Some solutions are self-evident. In a welfare state like ours, the government must face the fact that it has the responsibility to provide access to basic minimum essential health care for the population. Unfortunately access to health care is not a fundamental right under our Constitution. A strong case can be made to justify making this change. Only if access to health care is so guaranteed will health care providers be accountable. I am not advocating more litigation but an evident and immutable priority to providing basic minimum health care to all sections should be the underlying driving force for the health system.
It is also undeniable that budgetary allocations need to be increased. Our nation has one of the lowest health allocations, lower than many much less affluent nations.
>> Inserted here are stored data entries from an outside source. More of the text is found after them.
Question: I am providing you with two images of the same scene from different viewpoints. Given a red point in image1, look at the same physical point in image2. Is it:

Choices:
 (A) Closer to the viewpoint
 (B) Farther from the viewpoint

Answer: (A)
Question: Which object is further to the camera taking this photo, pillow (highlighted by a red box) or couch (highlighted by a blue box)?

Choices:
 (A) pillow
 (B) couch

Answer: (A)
We need to ensure that the money available for health care per capita meets at least what our own Commission on Macro-economics and Health has estimated as the absolute minimum required to provide basic essential health care.
The responsibility of the public sector health system to provide preventive, promotive and basic curative health care is undeniable. The private sector is not responsive to the needs of preventive and promotive care – at this time there is no profit in it. To quote the commission, ‘Shifting from the curative, techno-managerial approach to a biomedical public health approach and stepping up prevention of disease and health promotion for behavioural change is imperative to reduce disease burden.’
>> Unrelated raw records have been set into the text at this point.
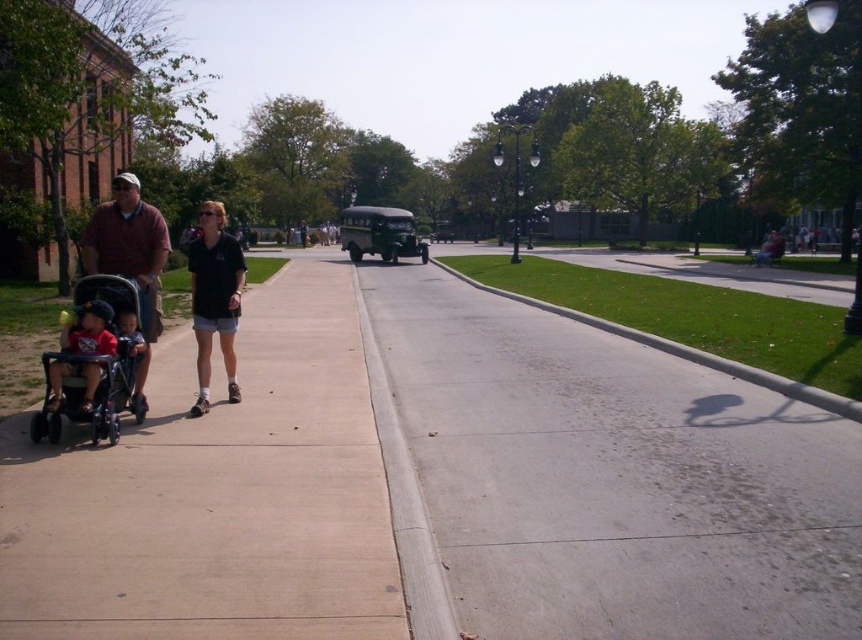
Is gray concrete sidewalk at center positioned before smooth concrete sidewalk at left?

That is False.

Who is taller, gray concrete sidewalk at center or smooth concrete sidewalk at left?

smooth concrete sidewalk at left is taller.

Image resolution: width=862 pixels, height=640 pixels. In order to click on gray concrete sidewalk at center in this screenshot , I will do `click(611, 477)`.

Identify the location of gray concrete sidewalk at center. This screenshot has height=640, width=862. (611, 477).

Is smooth concrete sidewalk at left in front of matte black baby stroller at left?

Yes, it is in front of matte black baby stroller at left.

Is point (64, 497) in front of point (78, 332)?

That is True.

Looking at this image, who is more distant from viewer, (157, 563) or (114, 333)?

Positioned behind is point (114, 333).

You are a GUI agent. You are given a task and a screenshot of the screen. Output one action in this format:
    pyautogui.click(x=<x>, y=<y>)
    Task: Click on the smooth concrete sidewalk at left
    The image size is (862, 640).
    Given the screenshot: What is the action you would take?
    pyautogui.click(x=217, y=496)

Between smooth concrete sidewalk at left and matte blue shirt at left, which one is positioned lower?

Positioned lower is smooth concrete sidewalk at left.

Consider the image. Can you confirm if smooth concrete sidewalk at left is positioned to the left of matte blue shirt at left?

No, smooth concrete sidewalk at left is not to the left of matte blue shirt at left.

Does point (97, 618) come closer to viewer compared to point (147, 353)?

Yes, point (97, 618) is closer to viewer.

You are a GUI agent. You are given a task and a screenshot of the screen. Output one action in this format:
    pyautogui.click(x=<x>, y=<y>)
    Task: Click on the smooth concrete sidewalk at left
    This screenshot has width=862, height=640.
    Given the screenshot: What is the action you would take?
    pyautogui.click(x=217, y=496)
It is also clear that political will to provide health care to the people must be generated. As an example there is no way that the anomalies pointed out in the posting of doctors at PHCs could continue without patronage from the decision-makers. Something in the neighbourhood of 73% of health care costs are already being born by the individual; the people of Bharat are suffering enough without the extra burden of paying a premium for corruption.

We must establish a public health cadre. This does not involve vast sums of money, only the political will to do whatever it takes to improve the efficiency of health care in the community. I am not advocating a completely new cadre with the creation of hundreds or thousands of positions. What is needed is the bifurcation of the existing health cadre into two separate streams – one concerned with the provision of medical or curative clinical care, the other with public health. Both these cadres (or sub-cadres) must have identical career structures that have identical end-points – the senior most designation in each cadre being of equivalent rank. After a suitable period of initial relaxation, persons in the public health cadre must have suitable formal qualification in one of the disciplines of public health.
Tamilnadu and Gujarat have done it with notable health benefits to their populations; other states too can as easily aim at achieving a similar standard if they have the will. Whether the population of Bharat benefits from modern medical knowledge depends upon the will of health decision-makers. Some opportunities for political patronage will be lost, but if the objective is equity in essential health care in the health system at all levels, particularly when catering to the poor population in the hinterland, then the skills and science of public health will have to become available at the district and lower level.